Zum 10-jährigen Jubiläum: Die Erinnerungen der ESC-kompakt-Leser an Lenas Sieg

Lena ESC 2010 Satellite Norwegen Oslo Siegerin Deutschland Eurovision
Foto: Eurovision.tv

Ende Mai und Anfang Juni haben wir hier auf ESC kompakt das 10-jährige Jubiläum von Lenas ESC-Sieg 2010 mit „Satellite“ ausgiebig gefeiert. In diesem Zuge haben wir auch Euch Leserinnen und Leser gebeten, Eure Erinnerungen mit uns zu teilen. Die große Versöhnung zwischen Lena und Frank Elstner nehmen wir gerne zum Anlass, um diese Erinnerungen hier in einer dritten Folge zusammenzustellen. Vielen Dank an alle, die kommentiert haben!

AgnethaFrida: Ich interessiere mich für den Song Contest, seit ich den Zusammenhang zwischen ABBA und dem „Grand Prix“ begriffen hatte. Seit sich 1983 die unerwartete Möglichkeit ergab, habe ich immer versucht live am Fernseher oder wenigstens Radio dabeizusein. Das war im tiefsten, meist westfernsehfreien Osten nicht immer einfach.
Nach der Wende habe ich keinen Contest mehr verpasst und auch ich war mir sicher, dass Deutschland das Ding nie wieder wird gewinnen können.
Dann kam Lena. Ich hatte so meine Hoffnungen, aber die waren in den letzten Jahren immer wieder arg enttäuscht worden….deswegen ganz ruhig bleiben.
Aber dann passierte es halt doch, ich musste weinen vor Freude und habe in der Nacht beschlossen, im nächsten Jahr live dabei zu sein. So startete meine Reise, die mich nach Düsseldorf, Malmö, Kopenhagen, Wien, Stockholm, Kiew, Lissabon und Tel Aviv führte. Baku kannte ich bereits aus den 80ern und es war mir zu kompliziert dorthin zu reisen. Leider habe ich zu spät bemerkt, dass es ein Pfingstwochenende war und ich viel Zeit gehabt hätte. Bedauere ich sehr.
Nach Kiew wollte ich ursprünglich auch nicht, aber ich konnte nicht widerstehen.
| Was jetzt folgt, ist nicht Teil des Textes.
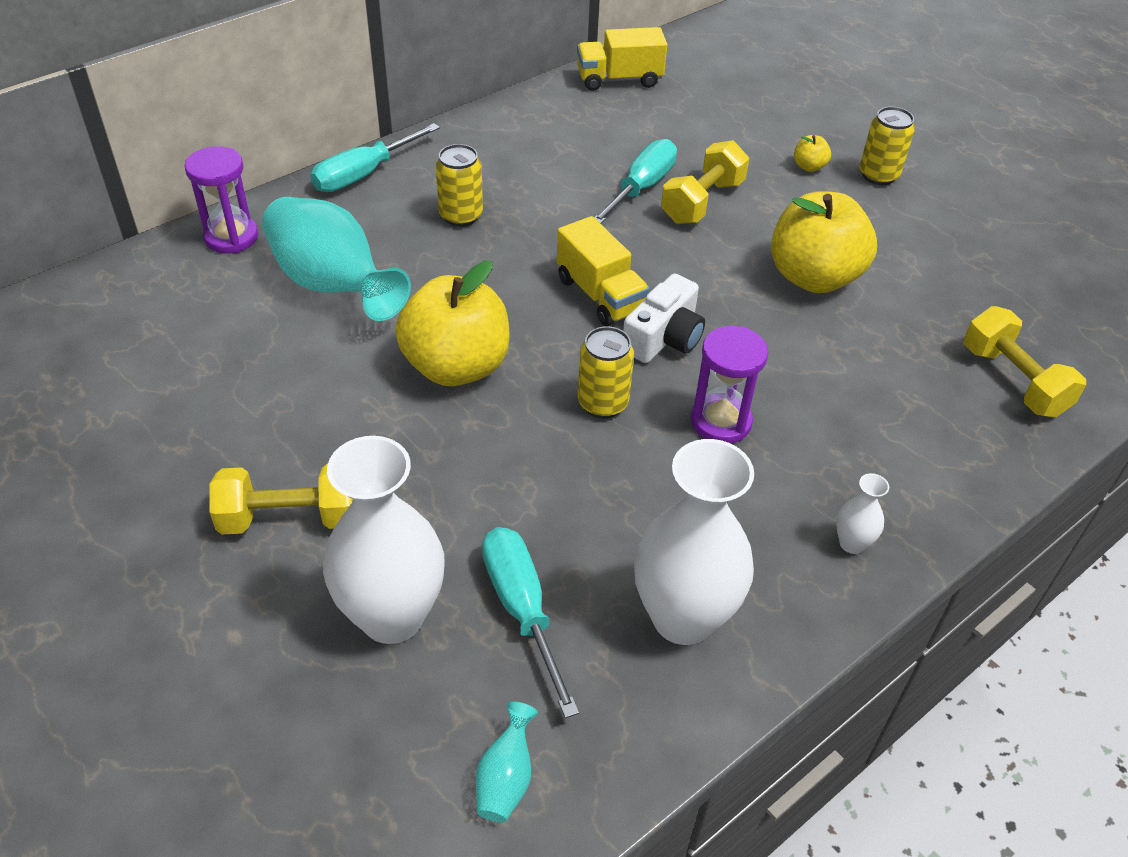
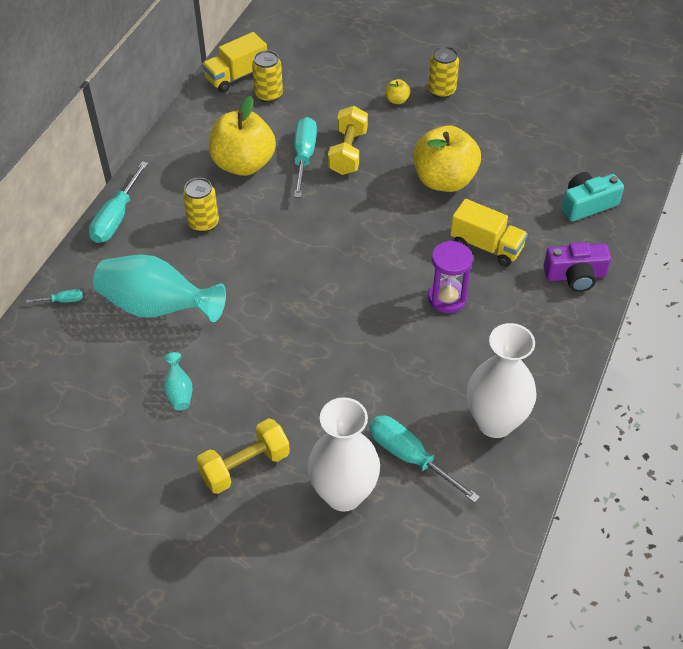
camera: 25 degrees left, 5 degrees up
purple hourglass [185,146,258,253] -> turquoise screwdriver [26,289,83,303]
yellow apple [395,260,510,386] -> yellow apple moved to [209,96,276,176]
turquoise vase [476,702,538,823] -> turquoise vase moved to [164,352,192,410]
yellow truck [557,216,650,326] -> yellow truck moved to [450,199,528,267]
yellow can [578,326,634,418] -> yellow can moved to [252,50,283,103]
white camera [623,274,705,363] -> none
white vase [836,473,889,554] -> none
yellow dumbbell [964,306,1086,418] -> turquoise camera [561,172,624,221]
none -> purple camera [543,242,611,292]

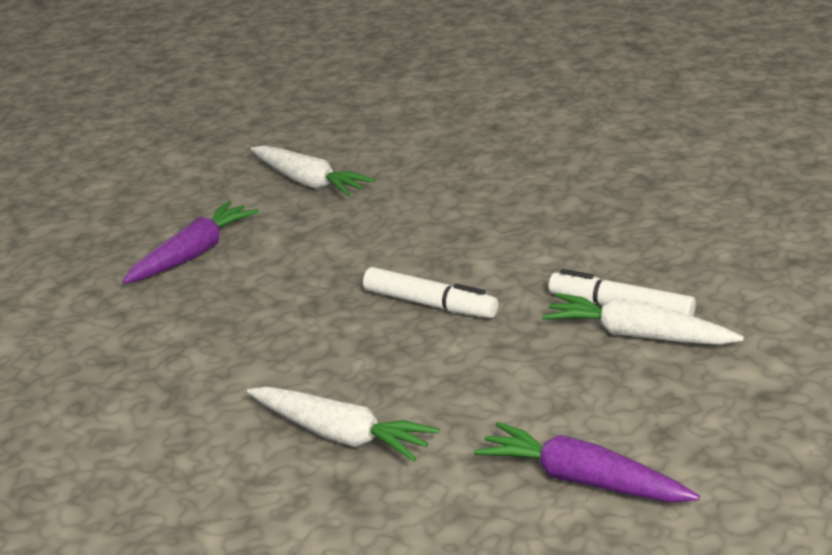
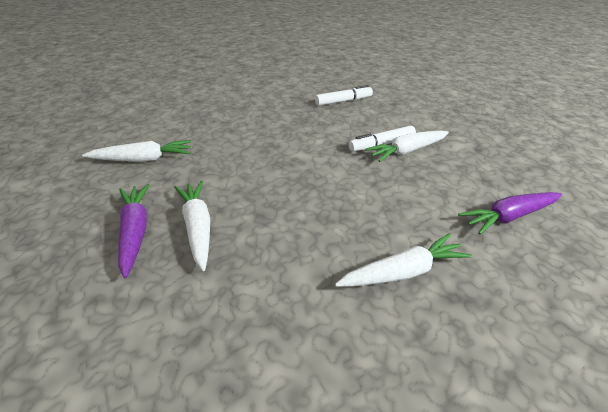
camera: 55 degrees left, 10 degrees up
white marker [363,267,498,318] -> white marker moved to [315,85,373,106]
none -> white carrot [174,181,210,271]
Jedes Jahr verkünde ich, ich weiß nicht ob ich nächstes Jahr fahre……
Nur eines macht mich traurig, warum bin ich nicht schon 2010 auf die Idee gekommen live dabeizusein????

CPV4931: Von 2006 bis 2009 hatte ich zwar immer das Finale des ESC geschaut, aber eher als interessierter Zuschauer als als Fan. 2010 war dann – wie bei so manchem – das Jahr, in dem ich zum ersten Mal auch die Halbfinals verfolgt habe und mir vor dem Wettbewerb auch die Beiträge der anderen Länder angehört habe, auch bedingt durch die mediale Begleitung in Deutschland (insbesondere von Raab in Szene gesetzt).
Das Finale selbst habe ich allein bzw. beim Voting dann mit meinen Eltern gesehen, habe aber lange nicht an einen Sieg Deutschlands geglaubt, umso schöner, dass es dann geklappt hat 🙂
2011 dann das Glück, Tickets für Düsseldorf zu bekommen und getreu dem Motto: „Wenn man schon live dabei sein wird, muss man auch die anderen Beiträge vorher kennen“ auch die erste VE-Saison, die ich mitverfolgt habe. Durch das Verfolgen anderer Vorentscheide bin ich dann auch auf einige Blogs / Foren aufmerksam geworden und seitdem regelmäßiger Leser, u.a. eben beim damaligen Prinz-Blog. Das Live-Erlebnis in Düsseldorf war dann so genial, dass ich seitdem vom ESC-Virus infiziert bin, in Wien, Stockholm und Lissabon (… und eigentlich auch vor zwei Wochen in Rotterdam) wieder live dabei war und durch die Community auch einige neue Freunde gefunden habe, alles in allem also eine sehr glückliche Fügung 🙂

ESCFrank: Ich werde nie vergessen, wie ungläubig ich war. Mein bester Freund hat von Anfang an an Lena geglaubt. Ich immer: „Dänemark gewinnt“. Er immer: „Halt die Klappe, Lena gewinnt“, ich wieder „kann nicht sein, Dänemark“…dabei fand ich Dänemark gar nicht mal ansatzweise gut 🤷‍♂️😂😂
Ist seit 2010 unser running gag, egal was kommt, Dänemark gewinnt…auch wenn sie im Semi raus sind.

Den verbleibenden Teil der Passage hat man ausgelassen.